Anyone trying that would also trip up against the international distribution of Tor servers. Would a Russian Tor server owner listen to a request from the FBI to stop routing to a hidden website? “How about the American relay operator listening to the Russian feds?” Dingledine asked.
Dan Meredith, principal director of the Open Technology Fund, has one take on the controversy surrounding Tor: This is what happens when a progressive but niche technology transits into the mainstream, as the Internet itself once did. “No one thinks that the Internet had any controversy and problems behind it. But it did — it was military funded,” he said.

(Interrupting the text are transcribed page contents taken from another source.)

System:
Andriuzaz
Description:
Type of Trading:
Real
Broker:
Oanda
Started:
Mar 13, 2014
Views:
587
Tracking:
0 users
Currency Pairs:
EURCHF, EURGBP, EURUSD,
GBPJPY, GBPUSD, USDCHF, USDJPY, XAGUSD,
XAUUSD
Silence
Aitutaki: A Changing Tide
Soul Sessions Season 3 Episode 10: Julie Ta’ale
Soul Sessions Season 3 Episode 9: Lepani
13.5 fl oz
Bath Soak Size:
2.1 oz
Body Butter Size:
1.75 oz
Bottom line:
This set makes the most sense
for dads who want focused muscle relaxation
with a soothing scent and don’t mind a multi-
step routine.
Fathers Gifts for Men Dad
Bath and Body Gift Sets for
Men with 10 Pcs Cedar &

“They’re still in the startup phase,” said Andrew Lewman, who stepped down in April after six years as the Tor Project's executive director. “It’s been a long process. It’ll continue to be a work in progress.”
Dingledine said he’s confident Tor will mature as an organization. “There are a lot of people who want to use Tor,” he said. Still, embedded into Dingledine’s faith is a plea showing how far Tor has yet to evolve as an organization.
“Please, can we fight on the value of our technology, not on the ability to do press releases?” he said.